Sur une base hebdomadaire, l’inflation s’est située à 0,16 % lors de la quatrième semaine de janvier, légèrement au-dessus des 0,15 % de la semaine précédente, portant le cumul annuel à 0,83 %. Une évolution jugée maîtrisée par l’Institut d’émission.
Dans le même temps, le marché des changes a présenté des signaux contrastés. Par rapport à fin décembre 2025, le franc congolais a enregistré une dépréciation limitée de 0,83 % sur le marché indicatif, tandis qu’il s’est apprécié de 0,28 % sur le marché parallèle, illustrant une relative stabilité de la monnaie nationale.

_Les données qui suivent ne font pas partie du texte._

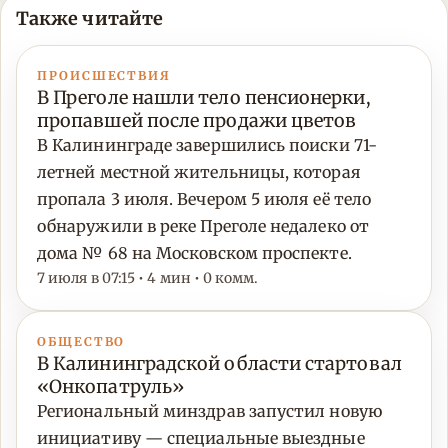
Также читайте
ПРОИСШЕСТВИЯ
В Преголе нашли тело пенсионерки,
пропавшей после продажи цветов
В Калининграде завершились поиски 71-
летней местной жительницы, которая
пропала 3 июля. Вечером 5 июля её тело
обнаружили в реке Преголе недалеко от
дома № 68 на Московском проспекте.
7 июля в 07:15 • 4 мин • 0 комм.
ОБЩЕСТВО
В Калининградской области стартовал
«Онкопатруль»
Региональный минздрав запустил новую
инициативу — специальные выездные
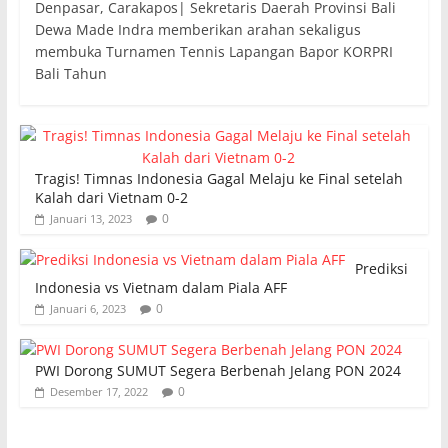
Denpasar, Carakapos| Sekretaris Daerah Provinsi Bali
Dewa Made Indra memberikan arahan sekaligus
membuka Turnamen Tennis Lapangan Bapor KORPRI
Bali Tahun
Tragis! Timnas Indonesia Gagal Melaju ke Final setelah
Kalah dari Vietnam 0-2
0
Januari 13, 2023
Prediksi
Indonesia vs Vietnam dalam Piala AFF
0
Januari 6, 2023
PWI Dorong SUMUT Segera Berbenah Jelang PON 2024
0
Desember 17, 2022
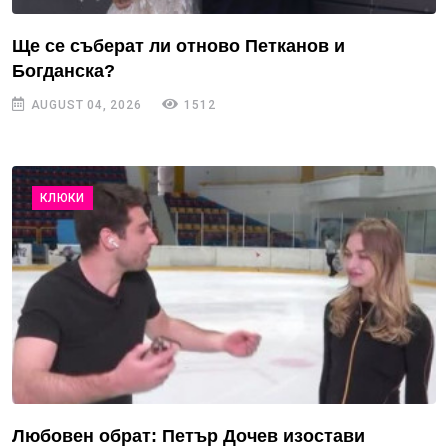
Ще се съберат ли отново Петканов и
Богданска?
AUGUST 04, 2026
1512
КЛЮКИ
Любовен обрат: Петър Дочев изостави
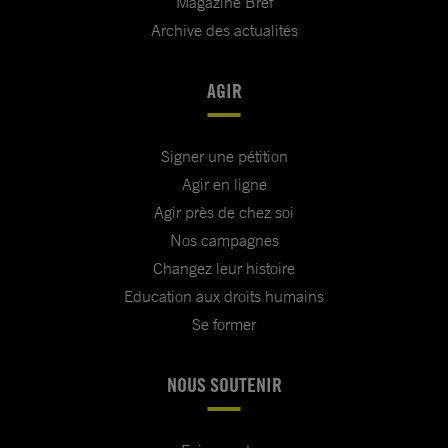
Magazine Bref
Archive des actualités
AGIR
Signer une pétition
Agir en ligne
Agir près de chez soi
Nos campagnes
Changez leur histoire
Education aux droits humains
Se former
NOUS SOUTENIR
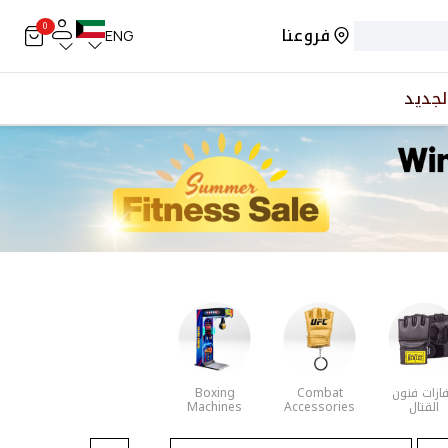
0
فروعنا
ENG
لجديد
ازات فنون
Combat
Boxing
القتال
Accessories
Machines
المختلطة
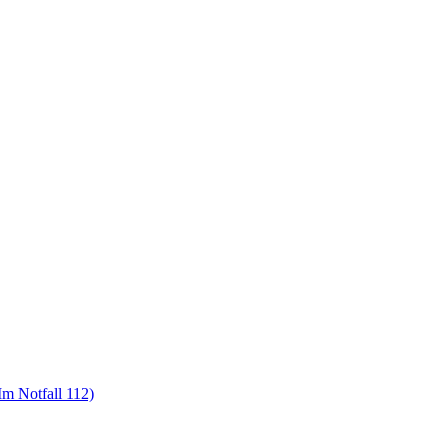
m Notfall 112)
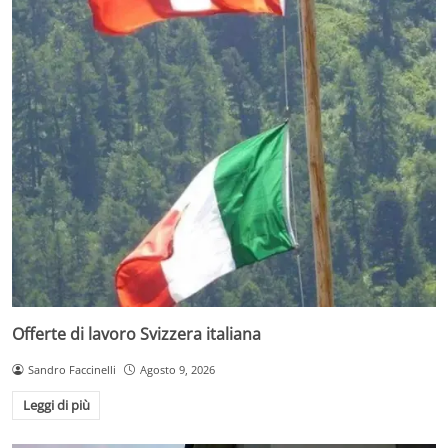
Offerte di lavoro Svizzera italiana
Sandro Faccinelli
Agosto 9, 2026
Leggi di più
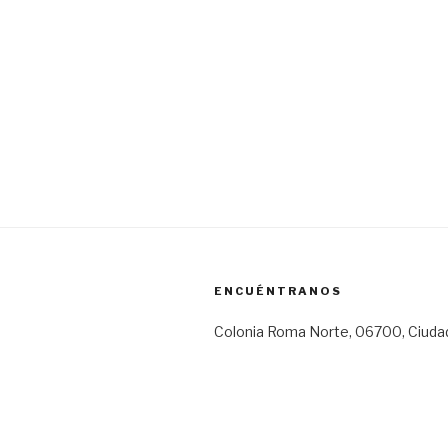
ENCUÉNTRANOS
Colonia Roma Norte, 06700, Ciuda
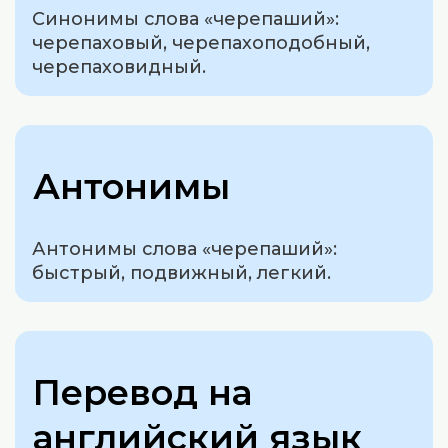
Синонимы слова «черепаший»:
черепаховый, черепахоподобный,
черепаховидный.
Антонимы
Антонимы слова «черепаший»:
быстрый, подвижный, легкий.
Перевод на
английский язык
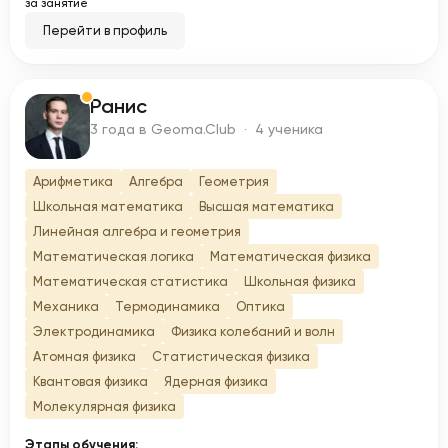
за занятие
Перейти в профиль
Ранис
Р
3 года в Geoma.Club · 4 ученика
Арифметика
Алгебра
Геометрия
Школьная математика
Высшая математика
Линейная алгебра и геометрия
Математическая логика
Математическая физика
Математическая статистика
Школьная физика
Механика
Термодинамика
Оптика
Электродинамика
Физика колебаний и волн
Атомная физика
Статистическая физика
Квантовая физика
Ядерная физика
Молекулярная физика
Этапы обучения:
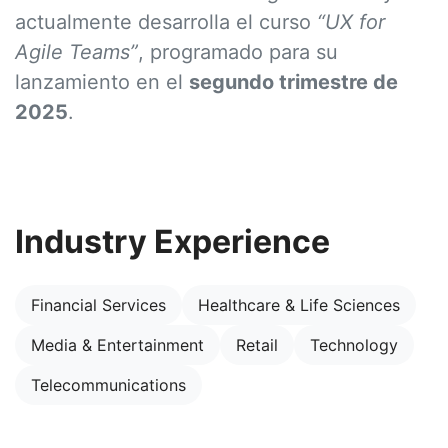
actualmente desarrolla el curso
“UX for
Agile Teams”
, programado para su
lanzamiento en el
segundo trimestre de
2025
.
Industry Experience
Financial Services
Healthcare & Life Sciences
Media & Entertainment
Retail
Technology
Telecommunications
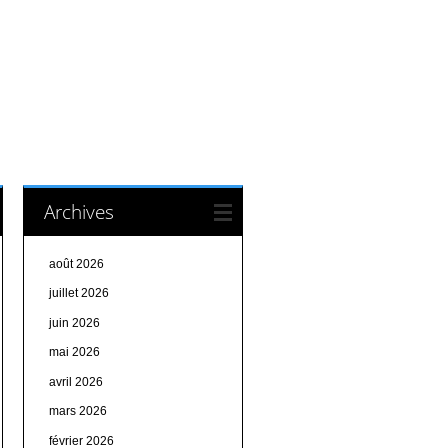
Archives
août 2026
juillet 2026
juin 2026
mai 2026
avril 2026
mars 2026
février 2026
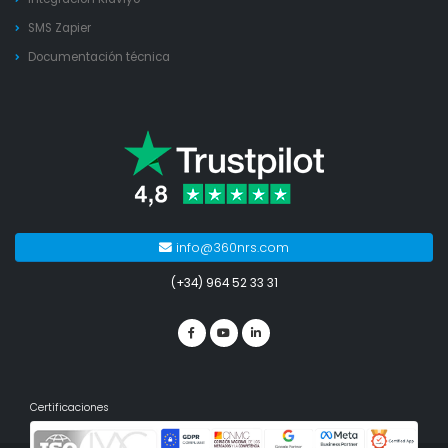
SMS Zapier
Documentación técnica
info@360nrs.com
(+34) 964 52 33 31
Certificaciones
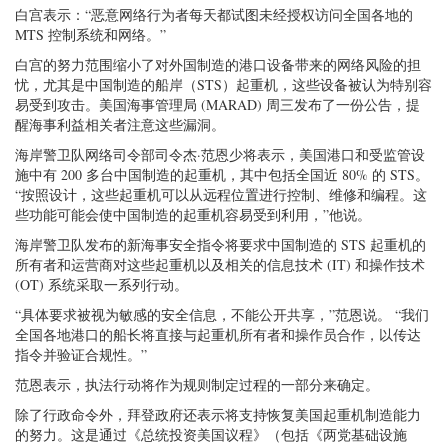
白宫表示：“恶意网络行为者每天都试图未经授权访问全国各地的
MTS 控制系统和网络。”
白宫的努力范围缩小了对外国制造的港口设备带来的网络风险的担
忧，尤其是中国制造的船岸（STS）起重机，这些设备被认为特别容
易受到攻击。美国海事管理局 (MARAD) 周三发布了一份公告，提
醒海事利益相关者注意这些漏洞。
海岸警卫队网络司令部司令杰·范恩少将表示，美国港口和受监管设
施中有 200 多台中国制造的起重机，其中包括全国近 80% 的 STS。
“按照设计，这些起重机可以从远程位置进行控制、维修和编程。这
些功能可能会使中国制造的起重机容易受到利用，”他说。
海岸警卫队发布的新海事安全指令将要求中国制造的 STS 起重机的
所有者和运营商对这些起重机以及相关的信息技术 (IT) 和操作技术
(OT) 系统采取一系列行动。
“具体要求被视为敏感的安全信息，不能公开共享，”范恩说。 “我们
全国各地港口的船长将直接与起重机所有者和操作员合作，以传达
指令并验证合规性。”
范恩表示，执法行动将作为规则制定过程的一部分来确定。
除了行政命令外，拜登政府还表示将支持恢复美国起重机制造能力
的努力。这是通过《总统投资美国议程》（包括《两党基础设施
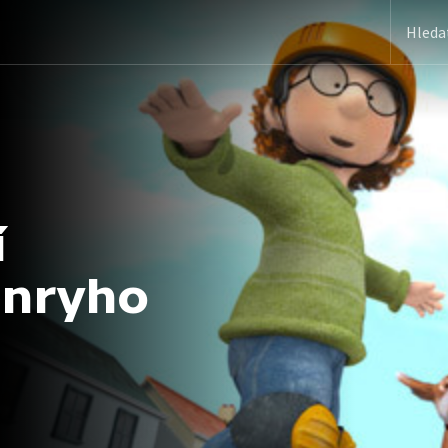
í
enryho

Autre élément relevé par le Gouverneur : le bon comportement des cours mondiaux des principaux produits de base, essentiels à l’économie congolaise, qui a contribué à réduire les pressions inflationnistes internes.
Face à ces résultats encourageants, André Wameso a toutefois appelé à la prudence. Il a insisté sur la nécessité de maintenir une coordination étroite entre la politique monétaire et la politique budgétaire, afin de consolider la stabilité macroéconomique et de préserver le pouvoir d’achat des ménages.
Le Gouverneur de la BCC a également plaidé pour une accélération des réformes structurelles, estimant que la diversification de la base productive reste un levier clé pour réduire la vulnérabilité de l’économie congolaise aux chocs externes et aux fluctuations des marchés internationaux.